- _Description of the task_
Of the lines in the data below, write out exactly those from the one holding "M400 411H432V442H425V457H409V450L401 449Z" through the one holding "M25 141 143 146", both included.

- _Dataset content_
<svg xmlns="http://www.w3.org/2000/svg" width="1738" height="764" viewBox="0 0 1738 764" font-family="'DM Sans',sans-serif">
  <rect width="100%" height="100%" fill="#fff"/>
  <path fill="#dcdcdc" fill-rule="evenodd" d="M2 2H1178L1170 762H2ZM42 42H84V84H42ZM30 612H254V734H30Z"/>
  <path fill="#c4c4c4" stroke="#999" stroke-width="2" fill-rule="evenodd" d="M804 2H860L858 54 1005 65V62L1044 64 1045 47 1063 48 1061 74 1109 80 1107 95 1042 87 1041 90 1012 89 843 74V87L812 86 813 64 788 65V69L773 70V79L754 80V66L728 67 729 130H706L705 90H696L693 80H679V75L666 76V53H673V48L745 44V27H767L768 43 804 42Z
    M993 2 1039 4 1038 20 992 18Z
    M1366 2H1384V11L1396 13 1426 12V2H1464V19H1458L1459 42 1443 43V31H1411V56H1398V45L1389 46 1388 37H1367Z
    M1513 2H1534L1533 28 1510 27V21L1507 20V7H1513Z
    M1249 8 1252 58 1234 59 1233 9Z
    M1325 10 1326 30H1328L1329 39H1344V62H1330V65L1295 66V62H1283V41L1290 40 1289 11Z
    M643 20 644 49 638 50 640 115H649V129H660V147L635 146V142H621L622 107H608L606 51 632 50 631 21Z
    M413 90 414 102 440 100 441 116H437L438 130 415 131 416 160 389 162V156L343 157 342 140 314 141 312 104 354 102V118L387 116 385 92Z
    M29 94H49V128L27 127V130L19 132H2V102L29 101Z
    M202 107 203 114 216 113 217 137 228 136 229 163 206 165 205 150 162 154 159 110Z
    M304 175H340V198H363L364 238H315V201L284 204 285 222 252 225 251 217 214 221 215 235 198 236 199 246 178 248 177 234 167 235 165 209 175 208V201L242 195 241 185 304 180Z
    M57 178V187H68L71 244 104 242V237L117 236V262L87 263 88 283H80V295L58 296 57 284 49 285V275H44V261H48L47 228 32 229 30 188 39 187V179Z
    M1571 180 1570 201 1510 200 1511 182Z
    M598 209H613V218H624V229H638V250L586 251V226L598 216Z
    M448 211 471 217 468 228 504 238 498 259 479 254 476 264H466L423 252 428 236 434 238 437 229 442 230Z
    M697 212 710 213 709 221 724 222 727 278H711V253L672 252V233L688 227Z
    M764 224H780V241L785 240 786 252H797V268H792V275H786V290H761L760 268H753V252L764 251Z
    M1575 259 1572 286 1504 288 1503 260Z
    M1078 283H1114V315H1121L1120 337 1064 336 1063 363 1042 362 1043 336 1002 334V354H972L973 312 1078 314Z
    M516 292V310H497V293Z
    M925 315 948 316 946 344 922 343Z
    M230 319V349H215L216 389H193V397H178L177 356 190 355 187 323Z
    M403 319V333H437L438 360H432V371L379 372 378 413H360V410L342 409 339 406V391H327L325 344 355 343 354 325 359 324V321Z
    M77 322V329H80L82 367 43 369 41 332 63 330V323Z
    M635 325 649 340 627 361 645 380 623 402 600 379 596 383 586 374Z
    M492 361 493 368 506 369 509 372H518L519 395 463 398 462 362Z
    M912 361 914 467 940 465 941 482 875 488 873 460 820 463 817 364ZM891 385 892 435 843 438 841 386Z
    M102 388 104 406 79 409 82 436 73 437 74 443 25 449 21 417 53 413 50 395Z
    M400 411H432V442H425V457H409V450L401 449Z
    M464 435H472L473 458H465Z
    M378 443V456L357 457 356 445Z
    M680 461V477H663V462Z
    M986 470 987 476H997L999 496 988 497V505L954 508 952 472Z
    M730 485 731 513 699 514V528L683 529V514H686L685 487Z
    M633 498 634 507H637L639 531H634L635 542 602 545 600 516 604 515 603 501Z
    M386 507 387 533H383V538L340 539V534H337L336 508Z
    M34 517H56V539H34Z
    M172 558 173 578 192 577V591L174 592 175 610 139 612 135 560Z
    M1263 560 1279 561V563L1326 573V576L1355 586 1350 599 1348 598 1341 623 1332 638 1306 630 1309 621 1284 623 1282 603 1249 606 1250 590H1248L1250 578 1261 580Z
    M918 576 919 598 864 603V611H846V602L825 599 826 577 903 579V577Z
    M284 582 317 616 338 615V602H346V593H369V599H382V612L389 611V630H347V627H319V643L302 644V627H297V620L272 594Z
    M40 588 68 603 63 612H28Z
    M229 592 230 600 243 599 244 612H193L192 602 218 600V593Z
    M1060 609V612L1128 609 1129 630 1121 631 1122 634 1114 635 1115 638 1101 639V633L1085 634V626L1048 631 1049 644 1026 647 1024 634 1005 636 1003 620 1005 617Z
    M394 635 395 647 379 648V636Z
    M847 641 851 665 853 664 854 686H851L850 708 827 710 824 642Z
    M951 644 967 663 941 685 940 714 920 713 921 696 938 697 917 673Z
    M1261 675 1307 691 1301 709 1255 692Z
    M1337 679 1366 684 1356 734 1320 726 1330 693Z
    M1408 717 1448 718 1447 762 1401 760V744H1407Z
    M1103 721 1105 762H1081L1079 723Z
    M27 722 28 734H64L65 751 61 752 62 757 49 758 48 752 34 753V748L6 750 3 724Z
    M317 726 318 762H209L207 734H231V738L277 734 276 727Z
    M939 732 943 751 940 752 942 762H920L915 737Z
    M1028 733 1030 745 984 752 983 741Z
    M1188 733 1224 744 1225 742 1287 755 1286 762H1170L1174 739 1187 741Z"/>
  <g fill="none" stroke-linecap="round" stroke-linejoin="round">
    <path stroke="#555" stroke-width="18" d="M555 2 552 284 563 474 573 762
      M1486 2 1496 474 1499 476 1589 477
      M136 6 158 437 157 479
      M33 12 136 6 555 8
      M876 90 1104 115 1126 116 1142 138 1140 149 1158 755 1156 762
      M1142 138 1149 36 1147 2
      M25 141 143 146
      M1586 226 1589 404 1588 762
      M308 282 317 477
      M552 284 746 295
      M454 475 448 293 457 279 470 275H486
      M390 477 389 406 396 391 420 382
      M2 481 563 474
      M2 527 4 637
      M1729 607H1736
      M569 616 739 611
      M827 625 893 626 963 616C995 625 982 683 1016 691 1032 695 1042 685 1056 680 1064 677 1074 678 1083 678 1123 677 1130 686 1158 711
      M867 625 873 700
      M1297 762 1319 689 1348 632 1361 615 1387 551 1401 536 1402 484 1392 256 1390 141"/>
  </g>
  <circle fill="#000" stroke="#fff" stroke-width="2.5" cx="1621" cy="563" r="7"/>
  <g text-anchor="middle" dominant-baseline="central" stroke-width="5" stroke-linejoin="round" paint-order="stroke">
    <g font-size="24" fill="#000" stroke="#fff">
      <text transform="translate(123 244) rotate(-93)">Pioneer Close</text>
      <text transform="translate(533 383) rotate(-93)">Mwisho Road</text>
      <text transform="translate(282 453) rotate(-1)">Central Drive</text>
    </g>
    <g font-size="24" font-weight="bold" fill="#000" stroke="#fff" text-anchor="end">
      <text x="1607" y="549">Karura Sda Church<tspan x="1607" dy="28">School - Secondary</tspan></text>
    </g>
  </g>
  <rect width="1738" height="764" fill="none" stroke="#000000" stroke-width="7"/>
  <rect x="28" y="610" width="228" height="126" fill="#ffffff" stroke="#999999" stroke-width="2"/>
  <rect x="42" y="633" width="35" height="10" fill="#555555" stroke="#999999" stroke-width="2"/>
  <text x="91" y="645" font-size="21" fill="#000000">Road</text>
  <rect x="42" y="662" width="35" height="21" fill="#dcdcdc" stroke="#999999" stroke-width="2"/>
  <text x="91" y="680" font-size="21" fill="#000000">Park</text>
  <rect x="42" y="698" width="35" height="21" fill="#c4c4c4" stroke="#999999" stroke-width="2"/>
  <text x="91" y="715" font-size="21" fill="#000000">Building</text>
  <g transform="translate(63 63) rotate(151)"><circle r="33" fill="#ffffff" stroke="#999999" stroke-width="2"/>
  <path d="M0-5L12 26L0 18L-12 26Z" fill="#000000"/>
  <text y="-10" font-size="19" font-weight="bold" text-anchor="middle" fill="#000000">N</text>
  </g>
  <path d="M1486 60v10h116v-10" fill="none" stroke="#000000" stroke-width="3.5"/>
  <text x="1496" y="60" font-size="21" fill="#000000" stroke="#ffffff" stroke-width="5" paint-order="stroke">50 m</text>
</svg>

- _Solution to this problem_
    M400 411H432V442H425V457H409V450L401 449Z
    M464 435H472L473 458H465Z
    M378 443V456L357 457 356 445Z
    M680 461V477H663V462Z
    M986 470 987 476H997L999 496 988 497V505L954 508 952 472Z
    M730 485 731 513 699 514V528L683 529V514H686L685 487Z
    M633 498 634 507H637L639 531H634L635 542 602 545 600 516 604 515 603 501Z
    M386 507 387 533H383V538L340 539V534H337L336 508Z
    M34 517H56V539H34Z
    M172 558 173 578 192 577V591L174 592 175 610 139 612 135 560Z
    M1263 560 1279 561V563L1326 573V576L1355 586 1350 599 1348 598 1341 623 1332 638 1306 630 1309 621 1284 623 1282 603 1249 606 1250 590H1248L1250 578 1261 580Z
    M918 576 919 598 864 603V611H846V602L825 599 826 577 903 579V577Z
    M284 582 317 616 338 615V602H346V593H369V599H382V612L389 611V630H347V627H319V643L302 644V627H297V620L272 594Z
    M40 588 68 603 63 612H28Z
    M229 592 230 600 243 599 244 612H193L192 602 218 600V593Z
    M1060 609V612L1128 609 1129 630 1121 631 1122 634 1114 635 1115 638 1101 639V633L1085 634V626L1048 631 1049 644 1026 647 1024 634 1005 636 1003 620 1005 617Z
    M394 635 395 647 379 648V636Z
    M847 641 851 665 853 664 854 686H851L850 708 827 710 824 642Z
    M951 644 967 663 941 685 940 714 920 713 921 696 938 697 917 673Z
    M1261 675 1307 691 1301 709 1255 692Z
    M1337 679 1366 684 1356 734 1320 726 1330 693Z
    M1408 717 1448 718 1447 762 1401 760V744H1407Z
    M1103 721 1105 762H1081L1079 723Z
    M27 722 28 734H64L65 751 61 752 62 757 49 758 48 752 34 753V748L6 750 3 724Z
    M317 726 318 762H209L207 734H231V738L277 734 276 727Z
    M939 732 943 751 940 752 942 762H920L915 737Z
    M1028 733 1030 745 984 752 983 741Z
    M1188 733 1224 744 1225 742 1287 755 1286 762H1170L1174 739 1187 741Z"/>
  <g fill="none" stroke-linecap="round" stroke-linejoin="round">
    <path stroke="#555" stroke-width="18" d="M555 2 552 284 563 474 573 762
      M1486 2 1496 474 1499 476 1589 477
      M136 6 158 437 157 479
      M33 12 136 6 555 8
      M876 90 1104 115 1126 116 1142 138 1140 149 1158 755 1156 762
      M1142 138 1149 36 1147 2
      M25 141 143 146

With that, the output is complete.